DOCUMENT PASSAGE:
------------------------------
UTM’s Special Advisor on Indigenous Rematriation

Robin Gray

To the UTM Community:

I’m delighted to announce that Dr. Robin R.R. Gray, Assistant Professor in the Department of Sociology, has accepted the position as UTM’s first-ever Special Advisor on Indigenous Rematriation. This position emerges through the collaborative leadership of UTM’s Indigenous Table, which continues to guide our campus’s work towards reconciliation and right relations.

Prof. Gray will focus on the living history of a collection of Indigenous artefacts from the excavated Antrex Village site in Mississauga, now housed in UTM’s Department of Anthropology. Building reciprocal relations with Indigenous communities, Prof. Gray will develop a plan for these artefacts’ safekeeping that confronts colonial harms and centres Indigenous protocols and laws. 

This work has deep significance locally, enabling UTM to live central values of our Strategic Framework and honour the calls of Wecheehetowin. It also has special urgency nationally, given that Canadian museums hold more than 6.5M artefacts from Indigenous nations—and that Canada lacks a single federal policy or law to guide these objects’ return. Call 67 of the Truth and Reconciliation Commission requires that Canada develop best practices for heritage institutions, including for their restoration of Indigenous cultural property.  

Prof. Gray hopes to model at UTM some of the positive changes Canadians need to make toward reconciliation. That change will, as Prof. Gray puts it, say yes to Indigenous law, politics, and nationhood, embracing the significance of Indigenous artefacts both as property relations and as agents of healing and community. It might also open the possibility for future UTM-based work on rematriation, including opportunities for student learning, experiential education, and Indigenous Studies.
------------------------------
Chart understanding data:
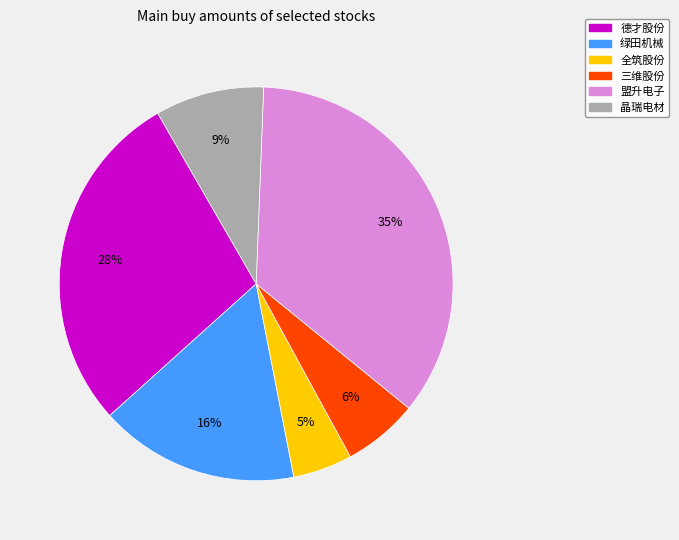

Do 全筑股份 and 绿田机械 together represent more than half of the pie?

No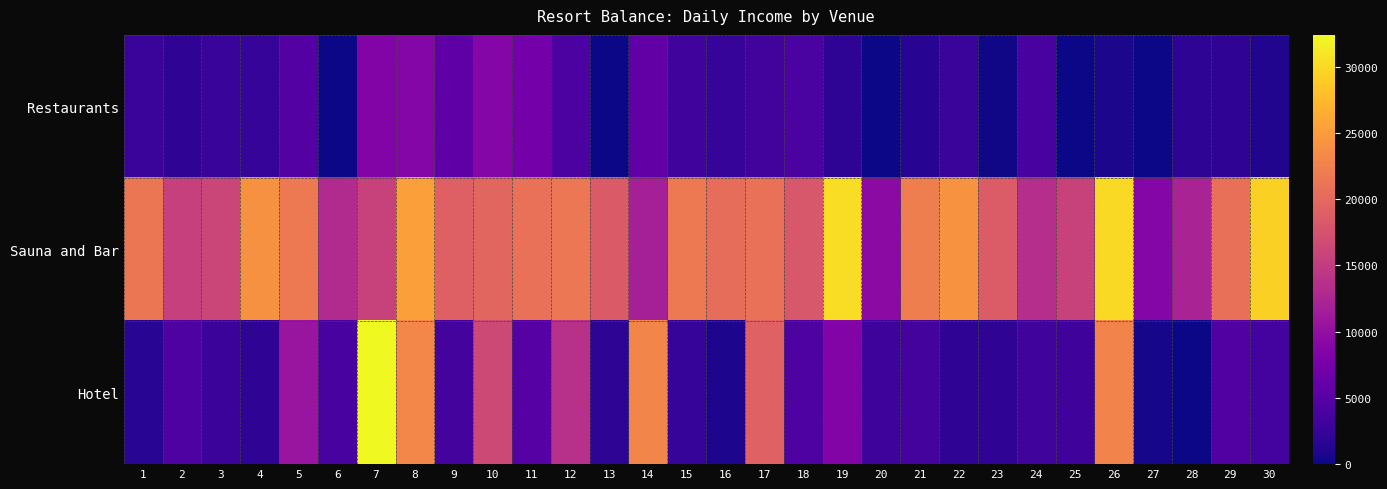

Count the number of data series in this chart.

3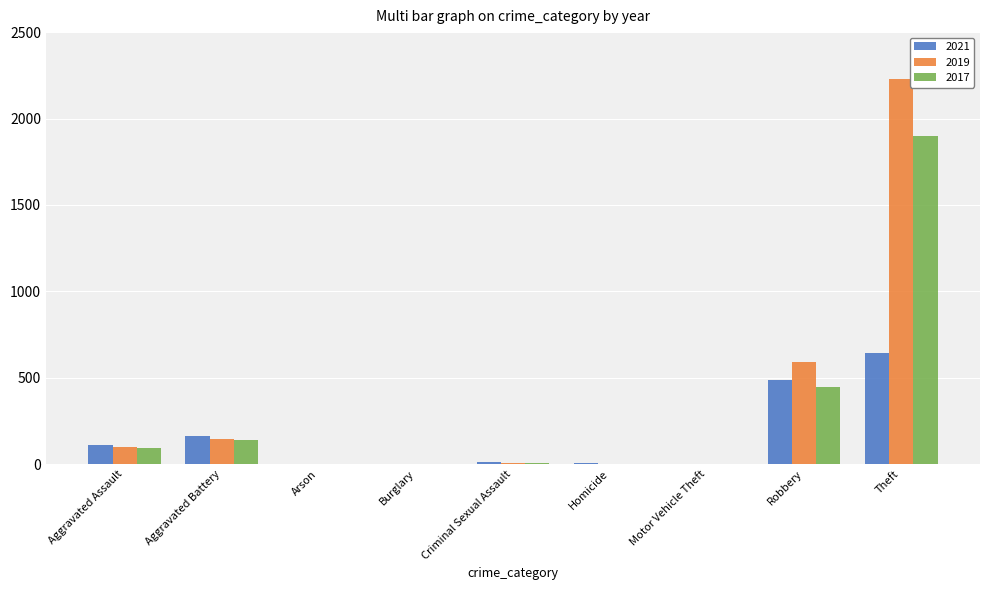

Is the value of 2021 at Aggravated Battery greater than the value of 2019 at Aggravated Assault?

Yes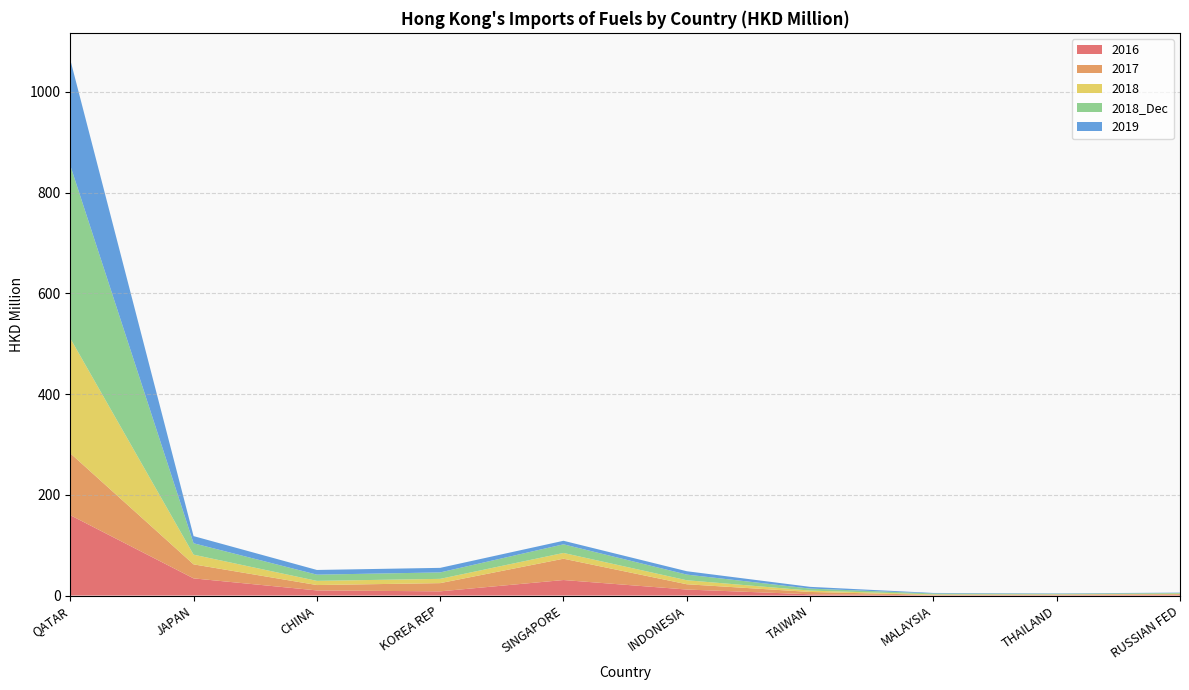

Reading left to right, list all the values displayed in this chart.

2016: 159.6	34.1	10.2	8.4	30.8	11.9	2.5	0.5	0.8	1.2
2017: 122.9	27.8	10.7	16.3	42.3	10.5	4.6	0.8	1.0	1.5
2018: 228.2	19.2	8.3	8.5	11.4	7.9	2.7	1.1	0.7	1.0
2018_Dec: 343.4	22.7	12.3	12.8	17.2	11.2	4.0	1.7	1.1	1.4
2019: 210.0	14.2	9.3	9.1	7.0	6.7	3.4	1.0	0.8	0.7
------------------------------
TASK PROMPT:
Resume the announcement about UTM's Special Advisor on Indigenous Rematriation, starting after its last sentence. The listing has nothing to do with this.

YOUR RESPONSE:
Prof. Gray is ideally positioned to lead this initiative. She has analyzed repatriation processes worldwide and developed and implemented rematriation paradigms. She leads a song rematriation case study connected to Columbia University and other institutions in Canada and the United States, and has published extensively on rematriation’s importance for decolonial futures, on which she focuses in her current book. She has also developed reciprocal partnerships between universities and Indigenous communities, including as a primary investigator and collaborator on two SSHRC-funded grants about the preservation and ownership of Indigenous cultural heritage.

Please join me in congratulating Prof. Gray on her position—and in thanking her for taking on this important work. I look forward to supporting her as she realizes priorities at the core of our Strategic Framework: truth, reciprocity, Indigenization, and reconciliation.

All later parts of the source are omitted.